Uzun süredir cezaevinde bulunan Osman Kavala, Gezi Parkı olaylarıyla ilgili olarak tutuklanan Ayşe Barım hakkında açıklamalarda bulundu. Kavala’nın yapmış olduğu açıklamalara göre Barım suçlumu, Osman Kavala neler söyledi? Haberimizin devamında.

Barım ile Görüşmeler Gezi Olaylarının Ardından Gerçekleşti
Kavala, 27 Ocak'ta tutuklanan menajer Ayşe Barım’ın Gezi Parkı protestoları ile bağlantılı olarak suçlanmasını eleştirdi. Savcılığın, Barım’ın kendisiyle Gezi protestoları sırasında yoğun bir iletişimde olduğunu iddia ettiğini belirten Kavala, telefon kayıtlarının bu iddiayı çürüttüğünü söyledi. Kavala, yaptığı açıklamada şunları ifade etti:
“Telefon görüşmelerimizin Gezi olayları bittikten sonra gerçekleştiği açıkça ortada.

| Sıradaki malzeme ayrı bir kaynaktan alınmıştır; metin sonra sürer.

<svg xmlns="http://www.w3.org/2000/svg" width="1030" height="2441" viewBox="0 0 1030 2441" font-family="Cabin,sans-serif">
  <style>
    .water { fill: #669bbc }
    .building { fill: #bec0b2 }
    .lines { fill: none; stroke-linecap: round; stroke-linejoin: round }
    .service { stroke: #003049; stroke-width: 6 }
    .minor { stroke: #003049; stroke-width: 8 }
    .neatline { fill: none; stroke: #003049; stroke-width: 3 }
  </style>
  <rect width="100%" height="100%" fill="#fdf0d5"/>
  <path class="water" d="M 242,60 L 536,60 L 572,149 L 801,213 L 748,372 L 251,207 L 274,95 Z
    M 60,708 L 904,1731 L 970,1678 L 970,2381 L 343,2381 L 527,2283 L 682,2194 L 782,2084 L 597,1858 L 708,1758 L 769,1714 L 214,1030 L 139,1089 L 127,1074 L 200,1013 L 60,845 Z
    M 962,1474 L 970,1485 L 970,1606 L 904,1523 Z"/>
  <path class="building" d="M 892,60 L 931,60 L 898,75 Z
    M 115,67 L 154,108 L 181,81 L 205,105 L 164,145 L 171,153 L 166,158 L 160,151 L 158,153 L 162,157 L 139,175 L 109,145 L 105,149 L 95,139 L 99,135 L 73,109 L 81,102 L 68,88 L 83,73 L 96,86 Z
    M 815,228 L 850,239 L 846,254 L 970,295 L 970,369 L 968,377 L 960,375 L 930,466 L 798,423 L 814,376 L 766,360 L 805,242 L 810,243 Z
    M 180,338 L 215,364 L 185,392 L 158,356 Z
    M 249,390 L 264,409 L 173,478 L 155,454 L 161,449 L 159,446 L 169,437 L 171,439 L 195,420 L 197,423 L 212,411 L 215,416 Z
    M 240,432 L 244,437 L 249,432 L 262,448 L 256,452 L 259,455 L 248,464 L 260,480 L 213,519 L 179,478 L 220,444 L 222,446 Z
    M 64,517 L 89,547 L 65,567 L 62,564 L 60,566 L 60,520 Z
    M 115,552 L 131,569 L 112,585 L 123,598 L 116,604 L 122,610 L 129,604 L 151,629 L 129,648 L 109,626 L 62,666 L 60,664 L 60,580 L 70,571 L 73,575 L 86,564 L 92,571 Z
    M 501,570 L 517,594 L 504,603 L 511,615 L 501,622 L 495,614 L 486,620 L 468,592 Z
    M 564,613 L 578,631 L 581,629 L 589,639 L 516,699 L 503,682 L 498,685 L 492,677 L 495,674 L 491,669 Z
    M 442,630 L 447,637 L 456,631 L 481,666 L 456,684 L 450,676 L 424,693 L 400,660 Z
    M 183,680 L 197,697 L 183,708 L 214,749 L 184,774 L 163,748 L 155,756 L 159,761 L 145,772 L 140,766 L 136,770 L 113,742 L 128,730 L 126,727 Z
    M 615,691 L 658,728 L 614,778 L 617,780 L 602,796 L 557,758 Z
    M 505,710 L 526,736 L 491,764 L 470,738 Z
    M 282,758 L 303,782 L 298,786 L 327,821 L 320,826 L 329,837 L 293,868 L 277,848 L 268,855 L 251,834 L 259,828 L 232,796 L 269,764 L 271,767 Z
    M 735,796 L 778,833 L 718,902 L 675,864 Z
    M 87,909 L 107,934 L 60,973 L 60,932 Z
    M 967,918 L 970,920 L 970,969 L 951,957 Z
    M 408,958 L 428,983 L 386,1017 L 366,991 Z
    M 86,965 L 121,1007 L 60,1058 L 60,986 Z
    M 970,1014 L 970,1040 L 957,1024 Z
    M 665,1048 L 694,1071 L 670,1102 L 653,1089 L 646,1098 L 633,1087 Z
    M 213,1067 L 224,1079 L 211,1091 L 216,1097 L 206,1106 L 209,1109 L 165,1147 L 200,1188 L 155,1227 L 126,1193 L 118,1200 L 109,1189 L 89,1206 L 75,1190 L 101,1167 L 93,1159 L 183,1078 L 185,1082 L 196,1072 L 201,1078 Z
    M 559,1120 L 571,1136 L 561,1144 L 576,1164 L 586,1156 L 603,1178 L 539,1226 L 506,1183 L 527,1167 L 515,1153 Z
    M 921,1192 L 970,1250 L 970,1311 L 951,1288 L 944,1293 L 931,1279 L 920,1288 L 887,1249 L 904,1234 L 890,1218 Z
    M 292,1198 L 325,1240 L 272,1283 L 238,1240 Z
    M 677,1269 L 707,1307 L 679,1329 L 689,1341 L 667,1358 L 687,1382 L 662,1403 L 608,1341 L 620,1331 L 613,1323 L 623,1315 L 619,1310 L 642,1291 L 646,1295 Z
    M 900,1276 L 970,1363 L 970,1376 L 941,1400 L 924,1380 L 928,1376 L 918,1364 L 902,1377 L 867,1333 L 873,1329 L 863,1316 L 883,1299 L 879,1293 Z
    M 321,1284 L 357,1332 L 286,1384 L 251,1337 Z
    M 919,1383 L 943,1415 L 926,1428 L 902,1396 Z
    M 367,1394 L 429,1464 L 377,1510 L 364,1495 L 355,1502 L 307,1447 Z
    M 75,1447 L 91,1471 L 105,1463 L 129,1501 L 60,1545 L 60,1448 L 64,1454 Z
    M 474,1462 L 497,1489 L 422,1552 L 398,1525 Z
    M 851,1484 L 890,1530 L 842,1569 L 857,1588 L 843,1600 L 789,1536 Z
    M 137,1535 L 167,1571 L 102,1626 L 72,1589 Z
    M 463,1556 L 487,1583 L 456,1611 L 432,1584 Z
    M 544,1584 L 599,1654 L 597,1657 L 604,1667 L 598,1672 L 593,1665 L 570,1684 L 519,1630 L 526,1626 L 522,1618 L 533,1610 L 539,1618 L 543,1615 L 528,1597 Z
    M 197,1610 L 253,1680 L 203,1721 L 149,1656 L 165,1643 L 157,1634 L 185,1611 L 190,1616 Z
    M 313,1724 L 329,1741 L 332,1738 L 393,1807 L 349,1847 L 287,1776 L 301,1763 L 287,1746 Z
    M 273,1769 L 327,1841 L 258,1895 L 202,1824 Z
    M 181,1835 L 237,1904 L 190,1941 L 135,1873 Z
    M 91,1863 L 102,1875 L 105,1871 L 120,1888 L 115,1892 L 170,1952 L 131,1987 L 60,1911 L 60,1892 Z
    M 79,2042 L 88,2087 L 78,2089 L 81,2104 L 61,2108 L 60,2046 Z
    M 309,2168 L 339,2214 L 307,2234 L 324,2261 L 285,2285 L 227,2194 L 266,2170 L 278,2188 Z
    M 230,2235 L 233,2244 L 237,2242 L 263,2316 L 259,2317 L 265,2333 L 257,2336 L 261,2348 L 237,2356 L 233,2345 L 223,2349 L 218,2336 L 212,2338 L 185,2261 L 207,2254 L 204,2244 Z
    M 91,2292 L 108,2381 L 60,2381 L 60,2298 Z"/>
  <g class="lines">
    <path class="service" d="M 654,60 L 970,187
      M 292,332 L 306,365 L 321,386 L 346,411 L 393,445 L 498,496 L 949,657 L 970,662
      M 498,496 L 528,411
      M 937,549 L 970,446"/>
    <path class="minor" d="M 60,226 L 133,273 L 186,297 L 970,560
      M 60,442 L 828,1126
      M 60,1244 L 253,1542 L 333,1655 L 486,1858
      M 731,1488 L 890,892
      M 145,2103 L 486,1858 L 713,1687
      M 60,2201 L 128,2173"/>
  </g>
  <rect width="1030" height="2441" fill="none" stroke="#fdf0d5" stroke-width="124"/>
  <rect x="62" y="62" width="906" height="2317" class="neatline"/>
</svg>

O dönemde telefonlarım dinleniyordu ve savcı, iddia edilen türde bir konuşmanın hiç gerçekleşmediğini biliyordu.”
“Tutuklama Algı Yaratma Amacı Güdüyor”
Osman Kavala, Ayşe Barım'ın tutuklanmasını bir "gerçekliği tahrif etme ve algı yaratma çabası" olarak değerlendirdi. Kavala, savcılığın Barım’ı gözaltına alma gerekçesi olarak kendisiyle yaptığı görüşmeleri gösterdiğini ancak telefon kayıtlarının bu iddiaları çürüttüğünü vurguladı. Gezi olaylarıyla ilişkili olarak Barım’a yöneltilen suçlamaların hukuki temelden yoksun olduğunu ifade etti.
Gezi Davasında Hukuki Bağlantı Kurma Gerekliliği Kalmadı
Kavala, Barım’ın tutuklanmasının yalnızca kişisel bir durum olmadığını, benzer yöntemlerin diğer siyasi figürler, belediye başkanları ve gazeteciler için de kullanıldığını belirtti. Kavala, şu ifadeleri kullandı: "Artık suçlamalarla kişilerin eylemleri arasında hukuki bir bağ kurma gereği duyulmuyor. Bu yöntem Gezi davasında sistematik bir hal aldı ve kamuoyunun bu uygulamalara alıştırılması için bir strateji olarak kullanıldı."
Gezi Protestolarını Kriminalize Etme Çabası
Son dönemde Gezi Parkı protestolarına yönelik yapılan kriminalleştirme çabalarının da aynı amaca hizmet ettiğini savunan Kavala, protestoların tahrif edilerek suç unsuru haline getirilmeye çalışıldığını söyledi. Kavala, kamuoyunun bu tür uygulamalara alıştırılmaya çalışıldığını belirterek, Gezi olayları üzerinden yürütülen hukuki süreçlere dikkat çekti.